Electronic phase separation in the rare-earth manganates (La(1-x)Ln(x))(0.7)Ca0.3MnO3 (Ln = Nd, Gd and Y)

Abstract

Electron transport and magnetic properties of three series of manganates of the formula (La(1-x)Ln(x))(0.7)Ca0.3MnO3 with Ln = Nd, Gd and Y, wherein only the average A-site cation radius (r(A)) and associated disorder vary, without affecting the Mn4+ /Mn3+ ratio, have been investigated in an effort to understand the nature of phase separation. All three series of manganates show saturation magnetization characteristic of ferromagnetism, with the ferromagnetic T-c decreasing with increasing x up to a critical value of x, x(c) (x(c) = 0.6, 0.3, 0.2 respectively for Nd, Gd, Y). For x > x(c), the magnetic moments are considerably smaller, showing a small increase around T-M, the value of T-M decreasing slightly with increase in x or decrease in (r(A)). The ferromagnetic compositions (x less than or equal to, x(c)) show insulator-metal transitions, while the compositions with x > x(c) are insulating.
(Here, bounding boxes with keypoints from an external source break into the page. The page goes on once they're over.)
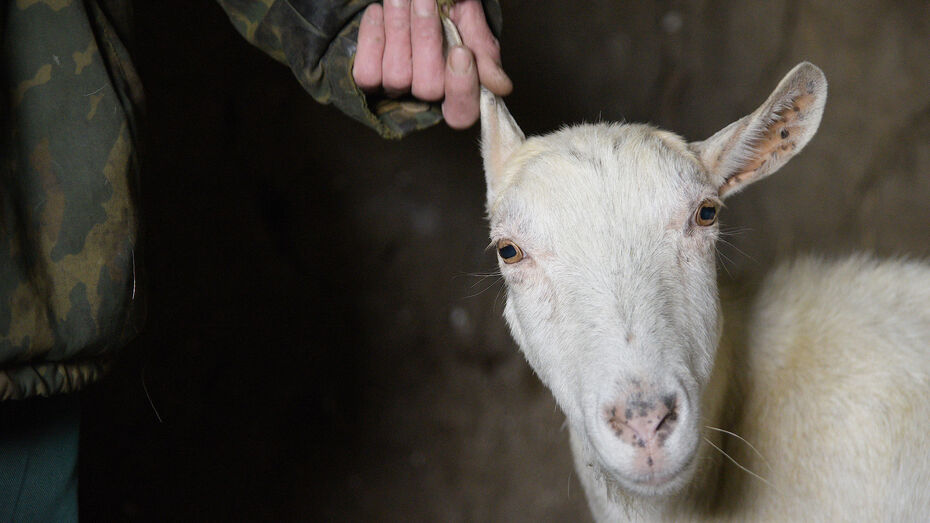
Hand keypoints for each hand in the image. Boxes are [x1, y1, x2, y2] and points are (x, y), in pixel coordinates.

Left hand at [353, 0, 512, 128]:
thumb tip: (501, 88)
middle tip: (425, 0)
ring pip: (396, 77)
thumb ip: (484, 53)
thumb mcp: (471, 22)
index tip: (461, 50)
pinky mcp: (369, 79)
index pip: (461, 113)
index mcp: (459, 87)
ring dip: (398, 29)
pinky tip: (379, 12)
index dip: (461, 88)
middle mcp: (427, 95)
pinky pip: (366, 74)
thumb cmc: (448, 6)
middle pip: (428, 89)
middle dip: (425, 39)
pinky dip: (372, 37)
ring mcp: (397, 89)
The magnetic and electrical resistivity behaviour of these manganates is consistent with the occurrence of phase separation in the compositions around x, corresponding to a critical average radius of the A-site cation, (r(A)(c)), of 1.18 Angstrom. Both T-c and T-IM increase linearly when (r(A)) > (r(A)(c)) or x less than or equal to x(c) as expected of a homogeneous ferromagnetic phase. Both T-c and T-M decrease linearly with the A-site cation size disorder as measured by the variance sigma(2). Thus, an increase in sigma(2) favours the insulating AFM state. Percolative conduction is observed in the compositions with (r(A)) > (r(A)(c)). Electron transport properties in the insulating regime for x > x(c) conform to the variable-range hopping mechanism. More interestingly, when x > x(c) the real part of dielectric constant (epsilon') reaches a high value (10(4) - 10(6)) at ordinary temperatures dropping to a very small (similar to500) value below a certain temperature, the value of which decreases with decreasing frequency.